How to sum two consequent columns in pandas and retrieve one as result?

I have a large dataset of 670 columns and 2856 rows. The idea is to sum two consequent rows and retrieve a single column and value as result. It’s important to not have replacement in the way the fist column + second, then the third + the fourth not the second + third.

Index ID1 ID2 ID3 ID4
First 0 1 0 1
Second 0 0 1 1

the result should be

Index ID12 ID34
First 1 1
Second 0 2

The example dataframe:

df = pd.DataFrame({"ID1" : [0,0,0,1,1,1] , "ID2" :[1,1,1,0,0,0], "ID3" : [0,1,1,1,0,1]},"ID4" : [0,0,0,0,0,0])
result = pd.DataFrame({"ID1/2" : [1,1,1,0,0,0] , "ID3/4" :[0,1,1,1,0,1]})

I have tried:

res = []
for i in range(len(df)):
              for j in range(1,len(df.columns),2):
                            res.append(data.iloc[i,j]+data.iloc[i,j-1])

◆ MATERIAL SUPPLIED
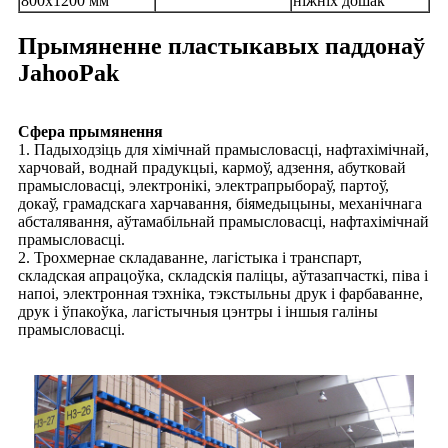
800x1200 мм
ніжніх дошак
Прымяненне пластыкавых паддонаў
JahooPak
Сфера прымянення
1. Падыходзіць для хімічнай прамысловасці, нафтахімічнай,
харчовай, воднай прадукцыі, кармоў, адзення, абутковай
прамысловасці, электронікі, электрапрыбораў, партоў,
докаў, грамадскага харчавання, біямедыцыны, механічнага
абсталявання, аўтамабільнай прамысловасці, нафтахімічнай
прамысловасці.
2. Трохмернае складаванне, лагістыка і транспарт,
складская апрацоўка, складскія паліцы, аўтазапчасткі, піва і
напоі, электронная тэхніка, тэкстыльны друк і фарбаванне,
друк і ўпакоўка, лагістычныя цэнтры і іншыя галіны
прамысловасці.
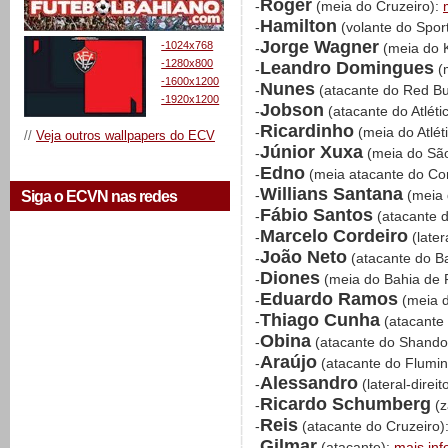
Roger
-
(meia do Cruzeiro):
Hamilton
-
(volante do Sport
Jorge Wagner
-1024x768
-
(meia do 
-1280x800
Leandro Domingues
-
(m
-1600x1200
Nunes
-
(atacante do Red Bu
-1920x1200
Jobson
-
(atacante do Atlét
Ricardinho
-
(meia do Atlé
//
Veja outros wallpapers do ECV
Júnior Xuxa
-
(meia do São
Edno
-
(meia atacante do Cor
Willians Santana
-
(meia 
Siga o ECVN nas redes
Fábio Santos
-
(atacante 
Marcelo Cordeiro
-
(late
João Neto
-
(atacante do Ba
Diones
-
(meia do Bahia de 
Eduardo Ramos
-
(meia d
Thiago Cunha
-
(atacante
Obina
-
(atacante do Shand
Araújo
-
(atacante do Flumi
Alessandro
-
(lateral-direi
Ricardo Schumberg
-
(z
Reis
-
(atacante do Cruzeiro)
Gilmar
-
(atacante):
mais in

◆ WHAT TO PRODUCE
Write out the stretch of the pandas post above from "I have a large" through "second + third.", matching its wording character for character.

◆ SOLUTION FOR THIS PROBLEM
I have a large dataset of 670 columns and 2856 rows. The idea is to sum two consequent rows and retrieve a single column and value as result. It’s important to not have replacement in the way the fist column + second, then the third + the fourth not the second + third.